Brining is a must in my kitchen when Thanksgiving rolls around each year. For one thing, it gets me organized to make sure my turkeys are prepped and ready to go, a full day ahead of time. Secondly, the end result is totally worth the extra effort, brining makes it so much harder to overcook the turkey, and also fills the bird, and house, with all sorts of wonderful flavors and smells. It’s a total necessity.
But which bird to use? Organic vs Free Range? Heritage vs Conventional? Oh my goodness, there are so many choices. And prices. Have you seen how much an heirloom variety turkey costs? I love my family, and I enjoy hosting Thanksgiving, but I just can’t justify spending several hundred dollars on the turkey alone, before buying any other groceries, to make sure that one night of the year we have an ancient variety of turkey that has lived on nothing but green pastures and native woodlands eating nothing but the most appropriate and natural feed available to our native wildlife.
Instead, I usually go with an organic bird, simply to try and minimize the presence of herbicides and GMOs at the dinner table. But I also recognize that even when I order an organic turkey, I am likely to receive a bird that has been fed a fair amount of corn and other grains for it’s diet, so it might not be the most pristine choice, but it’s what works for me.
Ingredients
1 whole turkey, 2nd whole turkey optional, mine were each 16 lbs
1 brine kit, or you can make your own
Directions
- At least one day before serving, make sure to thaw turkey if frozen.
- Either have your butcher cut the backbone out, or get out your heavy duty shears and cut up and down the spine and remove the backbone from the turkey and set aside for stock.
- Place turkey on back down and breast up, and lean in hard on the breast bone and press the turkey down until you crack the keel bone and the turkey is pretty flat, with the legs and breasts now about the same height.
- Prepare the brine in a large pot or in a storage bag large enough for a turkey, or two. Then place the turkey into the brine and refrigerate overnight. Ideally the entire bird is submerged in the brine.
- About five hours before you want to serve your Thanksgiving turkey, remove it from the fridge and brine, then rinse under cool water in the sink to remove any extra salt and spices that might be hanging on.
- About four hours before you want to serve your butterflied turkey, preheat the oven to 450 degrees.
- If preparing just one turkey, find your broiler plate and place your turkey on it, with the legs all squished up next to the breast meat.
- If preparing two turkeys, like me, you may need to use two broiler pan tops and piece them together over one bottom.
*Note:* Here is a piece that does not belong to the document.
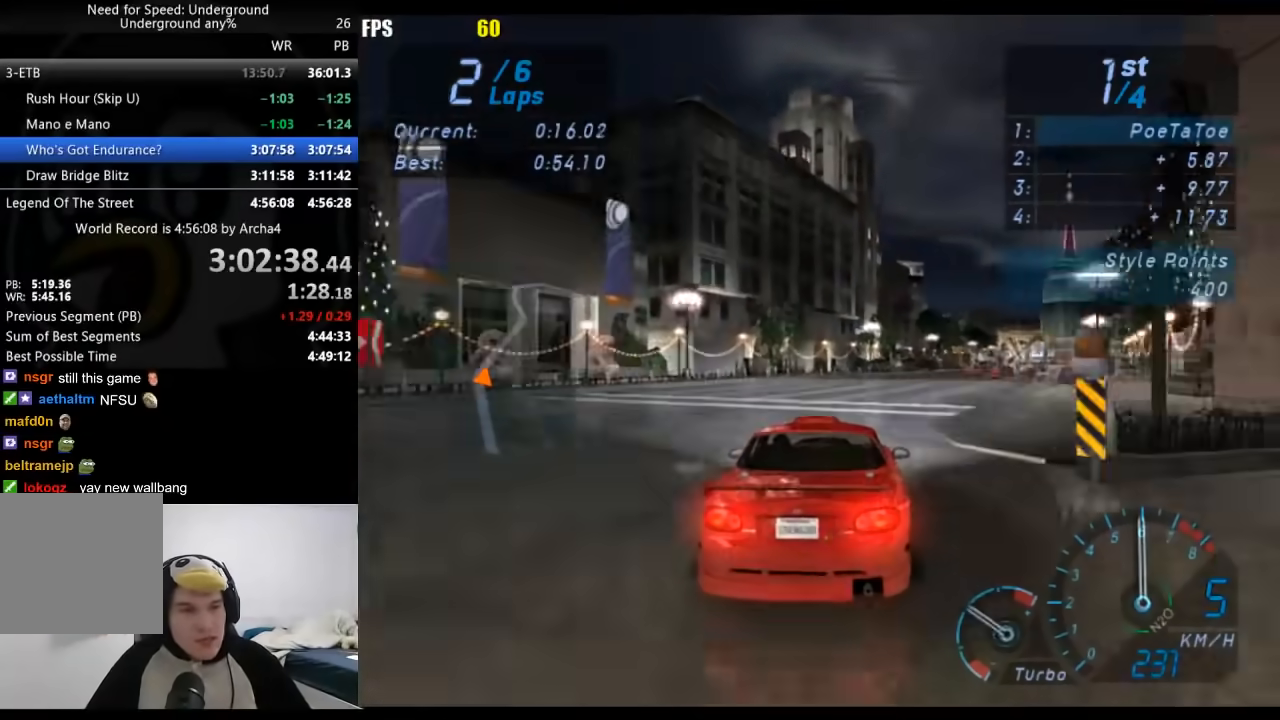
{"buttons": [], "left_stick": "center", "right_stick": "center", "events": [[67, "left_stick", "right"], [200, "left_stick", "center"], [350, "left_stick", "right"], [483, "left_stick", "center"]]}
Wrap the two tops together with aluminum foil and then poke some holes in the foil to allow the fat to drip through, making sure to only cut holes in the aluminum foil above the pan so that you don’t have drippings on the bottom of your oven.
- Pour about a cup of water into your broiler pan, that will help make sure that the grease and fat that drip through during cooking don’t smoke up your kitchen.
- Insert an oven thermometer into the breast of your turkey, and cook at 450 until it registers 160 on the thermometer.
- Remove from the oven and let sit for about 20-30 minutes, and then carve and serve.